With this decision, attorneys in Pennsylvania are more likely to prevail on challenges for cause as to jurors having an indirect relationship to case participants. Challenges for cause permit an attorney to remove a prospective juror without having to use finite peremptory challenges. Because Cordes expands the permissible scope of challenges for cause, attorneys may now be able to save their peremptory challenges for other potentially adverse jurors when a prospective juror has a significant and presumptively disqualifying indirect relationship to a case participant. When this connection arises from 1) a spousal relationship, 2) a parent-child relationship or 3) a business interest, an attorney’s challenge for cause now stands a greater chance of being granted.
Prior to Cordes, removals of jurors for cause, irrespective of answers on voir dire, were appropriate only when jurors had a close relationship — familial, financial or situational — with the parties, counsel, victims or witnesses, allowing the trial court to presume prejudice. Examples included a prospective juror who was the father-in-law of the defendant corporation’s business representative present at trial (familial); a police officer in a case in which the crime at trial involved shooting at police officers (situational); and an employee of a defendant employer (financial).
The Cordes decision now clarifies that the concept of a close relationship includes both direct and indirect relationships, so that a juror may be automatically stricken for cause despite being a degree or more removed from any direct relationship with the case, parties, counsel, victims or witnesses. From a public policy perspective, earlier Pennsylvania appellate decisions restricted the categories of relationships suitable for presumptive challenges for cause so as to maximize the objective of having juries composed of persons with diverse backgrounds and experiences. The Cordes decision likely signals an expansion of these close relationship categories, starting with the explicit inclusion of indirect familial and business relationships.
The keystone principle of Cordes is that uncertainty surrounding a juror’s relationship to the case should trigger a court to err on the side of caution in removing a juror with any potential bias. As noted above, the Superior Court was not only concerned with known facts surrounding relationships, but also with the “prospect or appearance of partiality or bias” and the prevention of “even the probability of unfairness.” Although the court recognized that a juror’s ability and willingness to eliminate doubt regarding his or her partiality is vital, when certain close relationships are implicated, trial courts can no longer rest on a juror’s assurances of impartiality in considering challenges for cause.
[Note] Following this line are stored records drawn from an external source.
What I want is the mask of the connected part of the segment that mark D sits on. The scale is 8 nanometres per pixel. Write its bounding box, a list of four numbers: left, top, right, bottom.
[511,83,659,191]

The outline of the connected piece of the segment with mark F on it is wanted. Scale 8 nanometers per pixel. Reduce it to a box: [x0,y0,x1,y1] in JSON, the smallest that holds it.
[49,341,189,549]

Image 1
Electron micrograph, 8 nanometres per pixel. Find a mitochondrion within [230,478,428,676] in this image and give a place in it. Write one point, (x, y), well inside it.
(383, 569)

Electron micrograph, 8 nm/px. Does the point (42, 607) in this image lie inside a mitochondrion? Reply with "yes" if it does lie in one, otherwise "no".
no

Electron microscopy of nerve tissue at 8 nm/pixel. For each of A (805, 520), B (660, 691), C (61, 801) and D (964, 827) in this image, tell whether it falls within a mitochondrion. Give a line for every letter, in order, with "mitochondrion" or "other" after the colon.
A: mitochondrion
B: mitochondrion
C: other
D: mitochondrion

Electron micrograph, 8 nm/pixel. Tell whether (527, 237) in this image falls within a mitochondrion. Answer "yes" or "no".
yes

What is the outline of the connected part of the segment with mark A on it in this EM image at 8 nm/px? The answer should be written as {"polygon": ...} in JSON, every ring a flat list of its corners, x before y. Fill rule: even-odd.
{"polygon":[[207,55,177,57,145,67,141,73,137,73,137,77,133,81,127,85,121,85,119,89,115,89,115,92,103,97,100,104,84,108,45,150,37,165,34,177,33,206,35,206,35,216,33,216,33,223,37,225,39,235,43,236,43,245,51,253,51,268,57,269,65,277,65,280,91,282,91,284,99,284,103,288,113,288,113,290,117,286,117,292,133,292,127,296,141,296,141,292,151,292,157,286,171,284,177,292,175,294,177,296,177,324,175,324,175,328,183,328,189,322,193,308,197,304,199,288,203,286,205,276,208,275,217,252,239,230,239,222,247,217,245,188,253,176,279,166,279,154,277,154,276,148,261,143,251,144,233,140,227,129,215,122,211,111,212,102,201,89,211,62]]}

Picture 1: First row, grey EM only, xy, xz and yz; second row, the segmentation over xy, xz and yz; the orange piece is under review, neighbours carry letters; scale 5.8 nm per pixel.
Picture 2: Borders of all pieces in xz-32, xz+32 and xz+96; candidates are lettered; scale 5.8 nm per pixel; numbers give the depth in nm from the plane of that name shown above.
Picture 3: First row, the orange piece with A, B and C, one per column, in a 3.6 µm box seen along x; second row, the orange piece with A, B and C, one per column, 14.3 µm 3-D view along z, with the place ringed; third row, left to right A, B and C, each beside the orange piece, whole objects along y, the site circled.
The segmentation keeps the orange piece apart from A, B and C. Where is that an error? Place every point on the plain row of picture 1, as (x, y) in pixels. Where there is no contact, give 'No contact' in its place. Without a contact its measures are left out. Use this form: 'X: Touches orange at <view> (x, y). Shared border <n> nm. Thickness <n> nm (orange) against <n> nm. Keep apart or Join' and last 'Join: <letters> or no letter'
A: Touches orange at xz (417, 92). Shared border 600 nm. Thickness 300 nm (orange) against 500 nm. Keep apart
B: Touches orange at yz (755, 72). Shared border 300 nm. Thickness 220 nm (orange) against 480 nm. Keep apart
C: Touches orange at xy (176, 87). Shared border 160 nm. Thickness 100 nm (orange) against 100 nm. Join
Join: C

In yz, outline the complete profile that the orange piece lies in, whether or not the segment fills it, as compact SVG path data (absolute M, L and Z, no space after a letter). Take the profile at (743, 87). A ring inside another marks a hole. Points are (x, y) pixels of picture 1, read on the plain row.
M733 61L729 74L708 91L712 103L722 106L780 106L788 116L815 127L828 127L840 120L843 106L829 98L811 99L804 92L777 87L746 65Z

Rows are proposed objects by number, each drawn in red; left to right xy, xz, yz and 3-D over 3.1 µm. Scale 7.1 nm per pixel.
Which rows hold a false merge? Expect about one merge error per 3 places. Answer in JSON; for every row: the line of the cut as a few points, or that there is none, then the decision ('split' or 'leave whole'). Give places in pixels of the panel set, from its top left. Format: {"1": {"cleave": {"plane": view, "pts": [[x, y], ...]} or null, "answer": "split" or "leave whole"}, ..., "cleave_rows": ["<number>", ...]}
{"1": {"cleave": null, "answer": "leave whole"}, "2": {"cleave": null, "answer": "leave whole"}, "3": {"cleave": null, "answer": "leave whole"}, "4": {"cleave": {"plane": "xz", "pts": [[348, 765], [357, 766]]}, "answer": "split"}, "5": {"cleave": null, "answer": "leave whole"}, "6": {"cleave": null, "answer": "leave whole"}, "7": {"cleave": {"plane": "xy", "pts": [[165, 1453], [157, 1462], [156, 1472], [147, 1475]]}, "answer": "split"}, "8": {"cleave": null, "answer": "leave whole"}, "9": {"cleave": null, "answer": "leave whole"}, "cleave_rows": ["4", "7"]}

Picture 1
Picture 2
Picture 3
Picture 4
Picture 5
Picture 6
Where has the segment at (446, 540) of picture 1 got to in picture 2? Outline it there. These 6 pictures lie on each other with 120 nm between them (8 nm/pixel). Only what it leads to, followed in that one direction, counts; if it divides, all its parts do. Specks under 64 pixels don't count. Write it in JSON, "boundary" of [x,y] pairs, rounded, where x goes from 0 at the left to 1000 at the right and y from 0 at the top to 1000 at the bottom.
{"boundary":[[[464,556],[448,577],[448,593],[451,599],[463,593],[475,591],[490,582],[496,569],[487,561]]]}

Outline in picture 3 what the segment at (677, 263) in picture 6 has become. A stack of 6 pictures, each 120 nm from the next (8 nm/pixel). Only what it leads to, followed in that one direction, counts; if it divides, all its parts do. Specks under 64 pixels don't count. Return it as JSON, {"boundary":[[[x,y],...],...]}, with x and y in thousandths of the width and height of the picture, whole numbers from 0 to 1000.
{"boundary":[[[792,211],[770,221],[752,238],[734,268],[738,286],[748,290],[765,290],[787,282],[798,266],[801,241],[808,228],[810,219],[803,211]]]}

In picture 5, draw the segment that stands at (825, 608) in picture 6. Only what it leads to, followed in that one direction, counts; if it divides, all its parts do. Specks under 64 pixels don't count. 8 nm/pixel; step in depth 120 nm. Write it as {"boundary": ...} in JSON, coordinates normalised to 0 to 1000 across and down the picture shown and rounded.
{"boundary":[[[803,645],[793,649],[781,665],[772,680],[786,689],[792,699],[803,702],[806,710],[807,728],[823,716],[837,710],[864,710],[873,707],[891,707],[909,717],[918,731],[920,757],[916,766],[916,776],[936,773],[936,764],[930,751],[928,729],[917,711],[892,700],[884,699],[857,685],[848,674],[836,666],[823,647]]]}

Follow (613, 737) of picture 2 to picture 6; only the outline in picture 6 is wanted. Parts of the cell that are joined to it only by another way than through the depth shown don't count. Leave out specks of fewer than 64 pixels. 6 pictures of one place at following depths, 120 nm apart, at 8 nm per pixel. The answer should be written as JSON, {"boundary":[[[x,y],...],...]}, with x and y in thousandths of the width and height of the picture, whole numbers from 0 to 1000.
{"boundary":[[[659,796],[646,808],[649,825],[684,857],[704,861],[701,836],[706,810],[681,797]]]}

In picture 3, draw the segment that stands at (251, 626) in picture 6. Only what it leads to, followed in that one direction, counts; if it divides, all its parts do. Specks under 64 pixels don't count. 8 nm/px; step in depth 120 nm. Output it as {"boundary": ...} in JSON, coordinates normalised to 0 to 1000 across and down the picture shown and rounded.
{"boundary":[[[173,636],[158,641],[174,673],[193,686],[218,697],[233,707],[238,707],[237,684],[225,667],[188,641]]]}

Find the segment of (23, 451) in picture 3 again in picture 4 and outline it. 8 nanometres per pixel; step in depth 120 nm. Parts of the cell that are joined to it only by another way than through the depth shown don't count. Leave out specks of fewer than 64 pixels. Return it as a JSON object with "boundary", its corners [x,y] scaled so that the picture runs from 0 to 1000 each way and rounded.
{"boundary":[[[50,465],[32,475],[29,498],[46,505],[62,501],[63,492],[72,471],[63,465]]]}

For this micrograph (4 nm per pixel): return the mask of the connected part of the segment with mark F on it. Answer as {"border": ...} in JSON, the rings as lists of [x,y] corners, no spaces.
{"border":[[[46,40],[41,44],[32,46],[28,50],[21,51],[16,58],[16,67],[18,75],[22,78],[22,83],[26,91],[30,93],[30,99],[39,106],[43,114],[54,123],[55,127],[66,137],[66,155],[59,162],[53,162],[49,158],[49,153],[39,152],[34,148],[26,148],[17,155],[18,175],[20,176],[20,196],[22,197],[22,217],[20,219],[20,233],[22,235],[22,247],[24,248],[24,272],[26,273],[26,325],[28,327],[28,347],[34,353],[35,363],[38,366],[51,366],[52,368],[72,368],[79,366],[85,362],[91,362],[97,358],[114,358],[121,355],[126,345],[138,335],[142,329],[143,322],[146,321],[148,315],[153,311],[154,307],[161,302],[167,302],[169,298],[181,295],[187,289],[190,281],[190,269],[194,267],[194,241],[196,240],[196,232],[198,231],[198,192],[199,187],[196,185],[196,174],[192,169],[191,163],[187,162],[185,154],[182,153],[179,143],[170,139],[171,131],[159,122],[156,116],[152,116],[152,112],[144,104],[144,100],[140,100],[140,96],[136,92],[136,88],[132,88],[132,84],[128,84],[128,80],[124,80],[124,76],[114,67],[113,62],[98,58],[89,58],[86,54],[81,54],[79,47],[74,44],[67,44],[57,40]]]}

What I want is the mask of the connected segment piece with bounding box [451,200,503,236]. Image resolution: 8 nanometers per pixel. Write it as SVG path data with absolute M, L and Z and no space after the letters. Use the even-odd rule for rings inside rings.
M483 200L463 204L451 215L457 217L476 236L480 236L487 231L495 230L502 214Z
Takeaways for Trial Counsel
As challenges for cause need to be raised before a prospective juror is seated, attorneys should now be aware that more categories of relationships may permit such removals as a result of the Cordes decision. In jury selection, the ultimate goal is to have a jury “that appears to be free of the taint of partiality to a disinterested observer, for it is [the] disinterested observers’ faith in the integrity of our judicial system that must be assured.” With these guiding principles in mind, attorneys and courts may now have a better understanding of when indirect relationships may qualify as close relationships for the purpose of removing jurors for cause. In seeking to establish a disqualifying relationship, or to defeat the same, attorneys may want to utilize voir dire prudently and fully. Under the Cordes rationale, it remains especially significant to ferret out all pertinent facts and create a suitable record for use in both the trial court and in any potential appeal.